After attending The Colorado College, Peter Anderson spent a winter alone in the old Colorado mining town of St. Elmo, and wrote this essay. His head was stuffed with Gary Snyder, Jack Kerouac, and Han Shan; his experience was his own.
Compared to the Mary Murphy Mine and bunkhouse, downtown St. Elmo seemed downright suburban, even though I was the only full-time resident there that winter. Still, on a Sunday night in January, the silence at road's end could chill a heart as fast as it could fill one. It was often easier to stay for another draft at the Lariat Saloon down valley, than it was to follow the dark road home. At times the sky behind the stars seemed so dark and so vast as I pulled up to the cabin, that it was just plain overpowering. I'd slam the truck door just to break the silence, hustle into the cabin, throw the light on, and stoke the fire.
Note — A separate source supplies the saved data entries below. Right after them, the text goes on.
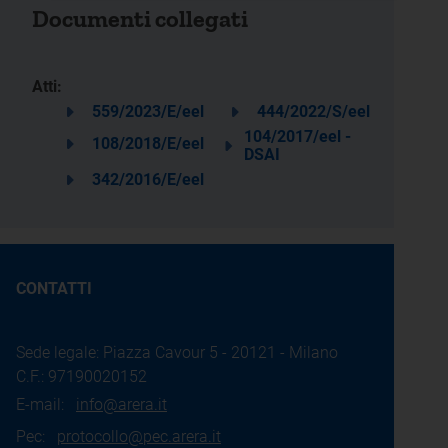
Documenti collegati
Atti:
559/2023/E/eel
444/2022/S/eel
104/2017/eel -
108/2018/E/eel
DSAI
342/2016/E/eel
CONTATTI
Sede legale: Piazza Cavour 5 - 20121 - Milano
C.F.: 97190020152
E-mail:
info@arera.it
Pec:
protocollo@pec.arera.it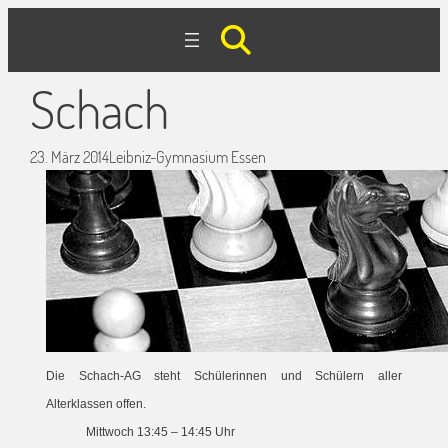
Schach
23. März 2014
Leibniz-Gymnasium Essen
Die Schach-AG steht Schülerinnen und Schülern aller
Alterklassen offen.
Mittwoch 13:45 – 14:45 Uhr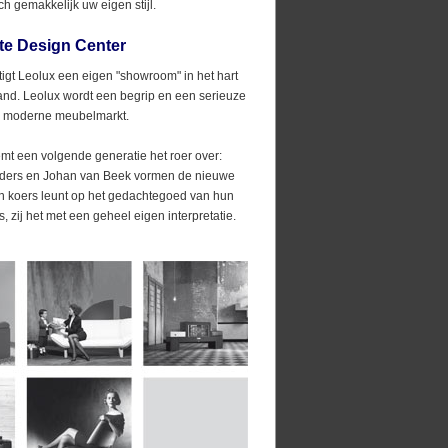
h gemakkelijk uw eigen stijl.
te Design Center
tigt Leolux een eigen "showroom" in het hart
nd. Leolux wordt een begrip en een serieuze
de moderne meubelmarkt.
mt een volgende generatie het roer over:
ders en Johan van Beek vormen de nieuwe
un koers leunt op het gedachtegoed van hun
, zij het met een geheel eigen interpretatie.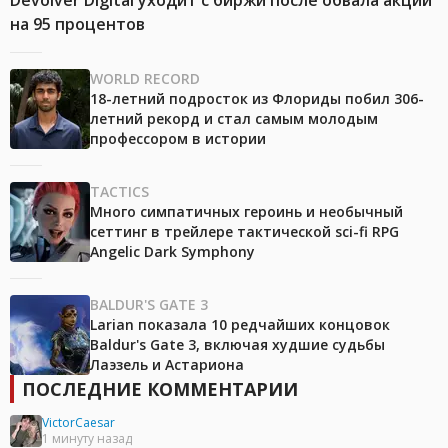
на 95 процентов
WORLD RECORD
18-летний подросток из Флориды побил 306-
летний рекорд и стал самым молодым
профессором в истории
TACTICS
Много симпатичных героинь и необычный
сеттинг в трейлере тактической sci-fi RPG
Angelic Dark Symphony
BALDUR'S GATE 3
Larian показала 10 редчайших концовок
Baldur's Gate 3, включая худшие судьбы
Лаэзель и Астариона
ПОСЛЕДНИЕ КОММЕНТАРИИ
VictorCaesar
1 минуту назад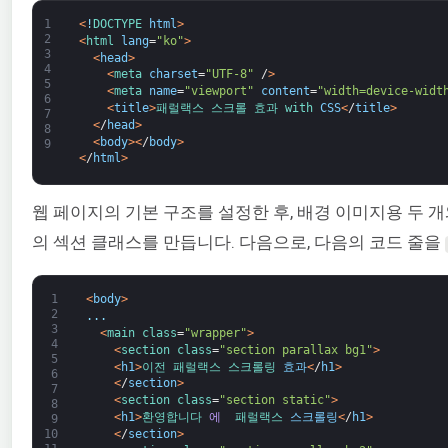
1
<
!
DOCTYPE 
html
>
2
<
html 
lang
=
"ko"
>
3
<
head
>
4
<
meta 
charset
=
"UTF-8"
/
>
5
<
meta 
name
=
"viewport"
content
=
"width=device-widt
6
<
title
>
패럴랙스 
스크롤 
효과 
with 
CSS
<
/
title
>
7
<
/
head
>
8
<
body
>
<
/
body
>
9
<
/
html
>
웹 페이지의 기본 구조를 설정한 후, 배경 이미지용 두 개와
의 섹션 클래스를 만듭니다. 다음으로, 다음의 코드 줄을
1
<
body
>
2
.
.
.
3
<
main 
class
=
"wrapper"
>
4
<
section 
class
=
"section parallax bg1"
>
5
<
h1
>
이전 
패럴랙스 
스크롤링 
효과
<
/
h1
>
6
<
/
section
>
7
<
section 
class
=
"section static"
>
8
<
h1
>
환영합니다 
에 
패럴랙스 
스크롤링
<
/
h1
>
9
<
/
section
>
10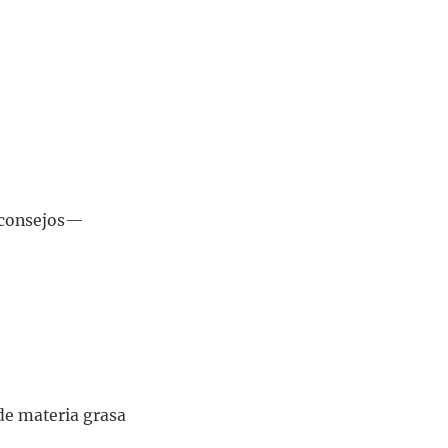
 consejos—
de materia grasa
Reflecting on a summit experience in the Swiss Alps, an early 20th century mountaineer named Emile Javelle described the sensation of an "emptiness, terrifying in its vastness," that opened out around him. One "is struck," he said, "as in no other place, by this thought that the universe is terrible in its mystery, that no religion, no philosophy, can give us a true idea of what it is; that the further the vision of our eye extends, the greater does that mystery become.”
1 comment:
Ah, yes. Sky struck. Calvin & Hobbs go out for a walk, look up, are intimidated, and decide to go inside. This is the element so often left out by so many of our sentimental Victorian sweet religions. We aren't gob-smacked to the ground nearly often enough.